人間の細胞はお母さんのお腹の中で60兆個にもなっ て生まれてくる。その60兆個の細胞が毎日タンパク質を作り、そして、私たちの身体を構成していく。
しかし私たちの身体は新陳代謝を繰り返し、3年もたてばほとんど新しい身体に生まれ変わるという。つまり私たちの身体は、その間に口から食べた物によって作られているというわけだ。そこで、偏りが起きないようにと、サプリメントが必要になるという発想が生まれてきた。健康ブームとも重なって、こうした栄養補助食品は飛ぶように売れている。
かくいう私も、サプリメントまではいかないが、身体に良いからと野菜ジュースとヨーグルト、緑茶とウコン茶を毎朝とっている。しかし、これが義務のようになるといささかつらい。
仕事でストレスをため、やけ酒をのみ、愚痴を言っている反面、身体に良いものをといって飲んでいるサプリメント。

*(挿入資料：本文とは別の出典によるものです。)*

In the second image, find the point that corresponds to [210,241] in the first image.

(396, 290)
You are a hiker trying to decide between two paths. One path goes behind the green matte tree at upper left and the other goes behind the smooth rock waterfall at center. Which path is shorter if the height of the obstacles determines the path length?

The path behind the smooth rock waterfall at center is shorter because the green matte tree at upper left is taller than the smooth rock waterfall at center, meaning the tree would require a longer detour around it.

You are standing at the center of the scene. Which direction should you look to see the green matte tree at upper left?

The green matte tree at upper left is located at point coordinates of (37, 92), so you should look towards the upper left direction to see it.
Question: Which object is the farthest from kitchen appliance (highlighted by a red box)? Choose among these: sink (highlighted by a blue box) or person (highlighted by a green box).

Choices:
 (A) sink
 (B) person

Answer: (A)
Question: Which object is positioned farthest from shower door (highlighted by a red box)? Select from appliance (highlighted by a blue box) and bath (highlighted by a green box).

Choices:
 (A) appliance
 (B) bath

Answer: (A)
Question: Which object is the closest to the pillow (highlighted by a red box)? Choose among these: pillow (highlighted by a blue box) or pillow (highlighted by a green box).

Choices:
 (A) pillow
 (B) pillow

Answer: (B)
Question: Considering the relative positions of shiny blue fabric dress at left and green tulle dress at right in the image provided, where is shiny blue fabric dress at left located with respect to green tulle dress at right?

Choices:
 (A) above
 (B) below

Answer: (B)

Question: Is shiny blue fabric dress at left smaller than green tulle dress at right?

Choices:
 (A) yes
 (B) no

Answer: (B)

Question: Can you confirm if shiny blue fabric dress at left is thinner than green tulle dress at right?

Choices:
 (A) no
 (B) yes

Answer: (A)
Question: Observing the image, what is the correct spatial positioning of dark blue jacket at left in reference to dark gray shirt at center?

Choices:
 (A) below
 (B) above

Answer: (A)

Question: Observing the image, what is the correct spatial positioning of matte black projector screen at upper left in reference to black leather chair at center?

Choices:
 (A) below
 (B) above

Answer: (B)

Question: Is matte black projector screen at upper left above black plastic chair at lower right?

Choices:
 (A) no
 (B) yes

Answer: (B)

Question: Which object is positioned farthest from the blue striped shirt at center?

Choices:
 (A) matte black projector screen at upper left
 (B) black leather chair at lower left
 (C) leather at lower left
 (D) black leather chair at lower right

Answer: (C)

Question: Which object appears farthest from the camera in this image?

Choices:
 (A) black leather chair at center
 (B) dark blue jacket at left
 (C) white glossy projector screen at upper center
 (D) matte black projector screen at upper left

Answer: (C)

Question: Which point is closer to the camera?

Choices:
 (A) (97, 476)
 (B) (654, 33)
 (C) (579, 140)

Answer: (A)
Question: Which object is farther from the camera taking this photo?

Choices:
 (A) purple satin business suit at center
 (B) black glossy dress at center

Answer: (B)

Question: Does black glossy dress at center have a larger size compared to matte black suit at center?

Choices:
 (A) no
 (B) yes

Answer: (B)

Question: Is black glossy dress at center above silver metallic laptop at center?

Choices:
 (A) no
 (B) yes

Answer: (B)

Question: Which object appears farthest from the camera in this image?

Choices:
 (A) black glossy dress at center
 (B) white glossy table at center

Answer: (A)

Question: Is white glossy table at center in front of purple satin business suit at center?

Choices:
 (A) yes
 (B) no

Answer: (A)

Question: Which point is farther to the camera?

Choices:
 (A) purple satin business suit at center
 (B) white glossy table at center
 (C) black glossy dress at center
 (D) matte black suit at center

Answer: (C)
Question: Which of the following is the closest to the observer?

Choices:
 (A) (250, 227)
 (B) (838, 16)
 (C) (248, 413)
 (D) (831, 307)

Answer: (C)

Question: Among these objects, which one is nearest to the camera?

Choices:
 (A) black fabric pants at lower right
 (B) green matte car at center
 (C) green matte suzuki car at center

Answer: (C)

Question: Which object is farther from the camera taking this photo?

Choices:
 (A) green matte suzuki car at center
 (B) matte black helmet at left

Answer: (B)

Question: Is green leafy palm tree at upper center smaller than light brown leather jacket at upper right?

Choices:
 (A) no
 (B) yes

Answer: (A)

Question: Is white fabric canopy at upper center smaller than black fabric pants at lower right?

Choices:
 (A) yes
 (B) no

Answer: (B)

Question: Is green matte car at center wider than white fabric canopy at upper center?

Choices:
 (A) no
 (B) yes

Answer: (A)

我が身を振り返って考えた時に思い出した親鸞聖人のお言葉がある。
「くすりあればとて、毒をこのむべからず」
これは、悪人が救われるというのなら悪いことをしたほうがいいではないか、という考えをいましめたお言葉であるが、現代に生きる私のあからさまな姿をぴったり言い当てられた言葉に聞こえた。あなたはいかが。